Dünya'nın En Değerli Mirası
- Yiğit Balık
- 2 Ara 2021
- 2 dakikada okunur
Güncelleme tarihi: 2 Nis 2022
2009 senesinde ben henüz 11-12 yaşlarındayken anneme bir hediye almak için Bursa'da Koza Han'da bir ipekçiye gitmiştik. Bir dükkanın önündeki cansız mankenler babamın ilgisini çekmiş olacak ki o dükkana girdik. Girdiğimizde dükkanın duvarında Kraliçe Elizabeth'in dükkanda çekilmiş fotoğraflarını gördüm. Esnaf Abi gözüme o an normal bir esnaftan farklı göründü. O zamanlar izlediğim Amerikan filmlerinin etkisiyle olacak ki Esnaf Abiye "Böyle tarihi yerlerdeki esnaflar çok bilgin olur hep hikayeler anlatır, sen bize neden anlatmıyorsun?" diye sordum. Önce bu soruyu garipseyen ve kendi içinde bir kararsızlık yaşayan Esnaf Abi bir hikaye anlatmaya başladı.

Yıllar önce yaşayan yaşlı ve fakir bir adam varmış. Bu adamın hiçbir işin ucundan tutmayan bir de oğlu varmış. Yaşlı adam ne kadar nasihat etse de oğlu bir türlü çalışmıyormuş. Yaşlı adamın aklındaysa hep bir soru varmış: "Ben ölürsem bu çocuk ne yapacak?" Aradan yıllar geçmiş ve yaşlı adamın korkuları gerçeğe dönüşmüş, kurtuluşu olmayan bir hastalığa yakalanarak yataklara düşmüş.
Yaşlı adam, hastalığına rağmen hiç kendisiyle ilgilenmeyen oğlunu çağırmış ve kendisine bir kitap vermiş. Kitabı verirken de eklemiş: "Oğlum, bu kitabı bana dedem verdi. Ona da dedesi vermiş, bu kitapta dünyanın en değerli hazinesini nasıl elde edebileceğimiz yazıyormuş." Bu sözlerin üzerinden çok geçmeden yaşlı adam son nefesini vermiş.
Kitap yaşlı adamın oğlunun aklından çıkmıyormuş. Diğer yandan okuma ve yazma bilmemesi de büyük bir sorun teşkil ediyormuş, sonuçta dünyanın en değerli hazinesinin nerede olduğunu anlatan kitabı başkasına okutamazmış. Bunun üzerine okuma-yazma öğrenmeye karar vermiş. Biraz uğraşın ardına okuma-yazmayı öğrenmiş ve başlamış kitabı okumaya. Çok geçmeden kitabın ilk bölümünü bitirmiş ve yeni bölümde karşılaştığı durumla şoka uğramış. Kitabın ikinci bölümü Çinceymiş!
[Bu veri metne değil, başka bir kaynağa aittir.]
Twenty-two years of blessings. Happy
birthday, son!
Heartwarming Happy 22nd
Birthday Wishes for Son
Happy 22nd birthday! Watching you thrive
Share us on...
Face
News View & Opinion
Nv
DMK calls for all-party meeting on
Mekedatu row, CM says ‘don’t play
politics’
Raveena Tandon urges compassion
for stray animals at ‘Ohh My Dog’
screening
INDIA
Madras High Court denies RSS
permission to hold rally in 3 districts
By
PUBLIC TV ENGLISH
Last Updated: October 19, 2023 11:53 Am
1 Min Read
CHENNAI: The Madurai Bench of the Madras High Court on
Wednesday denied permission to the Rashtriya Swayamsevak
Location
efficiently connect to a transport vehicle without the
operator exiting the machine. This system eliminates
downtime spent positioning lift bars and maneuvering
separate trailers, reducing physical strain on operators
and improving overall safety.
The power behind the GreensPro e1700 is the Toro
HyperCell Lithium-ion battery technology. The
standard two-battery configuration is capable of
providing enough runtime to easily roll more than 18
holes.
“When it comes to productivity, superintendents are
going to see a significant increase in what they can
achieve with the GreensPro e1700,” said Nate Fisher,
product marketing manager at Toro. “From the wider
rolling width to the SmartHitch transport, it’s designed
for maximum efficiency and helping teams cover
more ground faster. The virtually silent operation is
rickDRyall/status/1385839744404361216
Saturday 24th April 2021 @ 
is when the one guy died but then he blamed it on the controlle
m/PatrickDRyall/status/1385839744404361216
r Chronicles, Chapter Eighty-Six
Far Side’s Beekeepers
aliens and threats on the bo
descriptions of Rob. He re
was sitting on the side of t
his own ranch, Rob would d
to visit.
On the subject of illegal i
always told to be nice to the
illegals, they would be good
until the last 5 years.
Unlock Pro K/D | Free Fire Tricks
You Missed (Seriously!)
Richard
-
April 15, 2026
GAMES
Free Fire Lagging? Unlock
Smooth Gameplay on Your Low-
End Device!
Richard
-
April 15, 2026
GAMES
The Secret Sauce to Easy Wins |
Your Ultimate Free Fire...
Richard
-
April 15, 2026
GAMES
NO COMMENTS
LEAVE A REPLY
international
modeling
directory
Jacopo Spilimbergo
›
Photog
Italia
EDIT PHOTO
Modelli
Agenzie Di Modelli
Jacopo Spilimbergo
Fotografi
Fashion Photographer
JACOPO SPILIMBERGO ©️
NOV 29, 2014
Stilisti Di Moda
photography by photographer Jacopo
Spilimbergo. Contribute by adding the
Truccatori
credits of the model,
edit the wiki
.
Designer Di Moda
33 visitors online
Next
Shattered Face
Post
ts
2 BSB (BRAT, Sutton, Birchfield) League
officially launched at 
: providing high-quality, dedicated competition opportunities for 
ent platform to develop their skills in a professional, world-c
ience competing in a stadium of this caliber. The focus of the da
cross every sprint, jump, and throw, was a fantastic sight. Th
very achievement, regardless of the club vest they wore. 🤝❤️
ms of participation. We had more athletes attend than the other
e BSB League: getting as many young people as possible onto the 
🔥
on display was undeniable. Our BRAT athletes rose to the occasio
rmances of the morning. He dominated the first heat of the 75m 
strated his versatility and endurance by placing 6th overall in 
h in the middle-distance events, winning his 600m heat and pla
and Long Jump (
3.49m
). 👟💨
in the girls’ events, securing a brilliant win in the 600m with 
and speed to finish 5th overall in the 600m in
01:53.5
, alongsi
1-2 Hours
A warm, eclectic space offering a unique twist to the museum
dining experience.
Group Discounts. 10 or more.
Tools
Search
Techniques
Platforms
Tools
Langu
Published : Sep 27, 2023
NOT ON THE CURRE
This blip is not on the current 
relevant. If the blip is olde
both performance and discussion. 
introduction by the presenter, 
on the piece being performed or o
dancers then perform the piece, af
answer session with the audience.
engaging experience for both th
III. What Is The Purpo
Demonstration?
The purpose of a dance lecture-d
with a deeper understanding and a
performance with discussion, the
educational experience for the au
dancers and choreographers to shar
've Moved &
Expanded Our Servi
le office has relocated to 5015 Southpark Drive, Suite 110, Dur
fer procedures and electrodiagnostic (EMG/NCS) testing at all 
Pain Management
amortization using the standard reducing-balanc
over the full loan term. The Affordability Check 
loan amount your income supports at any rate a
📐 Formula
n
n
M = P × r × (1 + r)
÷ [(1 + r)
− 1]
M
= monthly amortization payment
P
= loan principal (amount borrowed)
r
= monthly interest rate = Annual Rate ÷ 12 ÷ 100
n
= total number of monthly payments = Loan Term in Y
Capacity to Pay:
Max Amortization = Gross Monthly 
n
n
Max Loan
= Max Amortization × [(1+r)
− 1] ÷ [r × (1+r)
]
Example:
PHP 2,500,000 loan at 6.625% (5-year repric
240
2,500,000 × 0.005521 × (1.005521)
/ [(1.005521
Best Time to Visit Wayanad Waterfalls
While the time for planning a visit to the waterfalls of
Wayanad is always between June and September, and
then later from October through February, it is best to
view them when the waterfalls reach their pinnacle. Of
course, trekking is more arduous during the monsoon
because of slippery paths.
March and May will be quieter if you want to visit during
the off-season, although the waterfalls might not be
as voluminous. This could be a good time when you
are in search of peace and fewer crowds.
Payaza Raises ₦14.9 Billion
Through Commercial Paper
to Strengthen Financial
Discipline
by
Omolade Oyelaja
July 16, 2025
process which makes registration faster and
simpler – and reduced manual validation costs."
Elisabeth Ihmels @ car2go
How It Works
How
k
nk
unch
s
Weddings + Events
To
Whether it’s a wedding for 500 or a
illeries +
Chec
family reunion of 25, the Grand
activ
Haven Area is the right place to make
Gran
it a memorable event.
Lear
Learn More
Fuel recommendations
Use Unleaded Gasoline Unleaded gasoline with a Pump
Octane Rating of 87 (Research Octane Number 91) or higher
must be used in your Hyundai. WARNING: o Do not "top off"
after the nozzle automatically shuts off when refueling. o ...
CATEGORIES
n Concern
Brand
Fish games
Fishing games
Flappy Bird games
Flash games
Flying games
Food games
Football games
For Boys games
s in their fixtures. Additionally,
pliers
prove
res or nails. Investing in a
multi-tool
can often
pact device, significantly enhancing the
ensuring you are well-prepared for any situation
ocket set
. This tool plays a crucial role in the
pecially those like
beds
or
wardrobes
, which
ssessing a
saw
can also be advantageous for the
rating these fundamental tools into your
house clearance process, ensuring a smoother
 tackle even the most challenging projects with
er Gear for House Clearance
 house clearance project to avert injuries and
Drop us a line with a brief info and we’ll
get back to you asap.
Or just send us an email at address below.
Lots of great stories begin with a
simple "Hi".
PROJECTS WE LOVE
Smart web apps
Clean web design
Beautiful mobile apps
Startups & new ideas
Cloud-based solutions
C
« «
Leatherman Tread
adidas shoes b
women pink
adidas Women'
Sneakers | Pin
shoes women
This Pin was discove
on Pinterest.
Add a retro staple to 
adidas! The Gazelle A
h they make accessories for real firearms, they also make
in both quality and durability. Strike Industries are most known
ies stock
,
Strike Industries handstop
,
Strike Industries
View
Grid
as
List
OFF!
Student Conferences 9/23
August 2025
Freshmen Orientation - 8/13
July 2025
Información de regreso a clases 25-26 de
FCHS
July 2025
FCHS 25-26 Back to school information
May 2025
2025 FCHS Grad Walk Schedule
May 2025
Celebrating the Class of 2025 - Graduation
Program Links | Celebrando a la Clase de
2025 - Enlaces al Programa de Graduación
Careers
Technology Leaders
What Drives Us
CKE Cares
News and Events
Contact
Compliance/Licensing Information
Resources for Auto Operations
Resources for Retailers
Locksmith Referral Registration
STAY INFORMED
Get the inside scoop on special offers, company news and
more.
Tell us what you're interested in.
İşin ucunda çok para var diyerek Çince öğrenmeye karar vermiş. Uzun uğraşlar sonrasında Çince öğrenmiş ve kitabı okumaya devam etmiş. Kitabın üçüncü bölümüne geçtiğinde yine aynı durumla karşılaşmış. Bu seferki bölüm Portekizceymiş.
Okuma-yazma, Çince, Portekizce, İtalyanca, Korece derken yıllar geçmiş ve yaşlı adamın hiçbir işin ucundan tutmayan oğlu onlarca dil bilen bilge bir adam haline gelmiş. Nihayet kitabı bitirdiğindeyse babasından bir not bulmuş.
"Evladım, ben fakir bir adam olarak bu dünyaya veda ettim. Maalesef sana verebileceğim bir delikli kuruşum yoktu, diğer yandan bu dünyadaki amaçsızlığın her gece uykularımı kaçırıyordu. Eğer bu notu okuyorsan artık ben de kabrimde rahat edebilirim."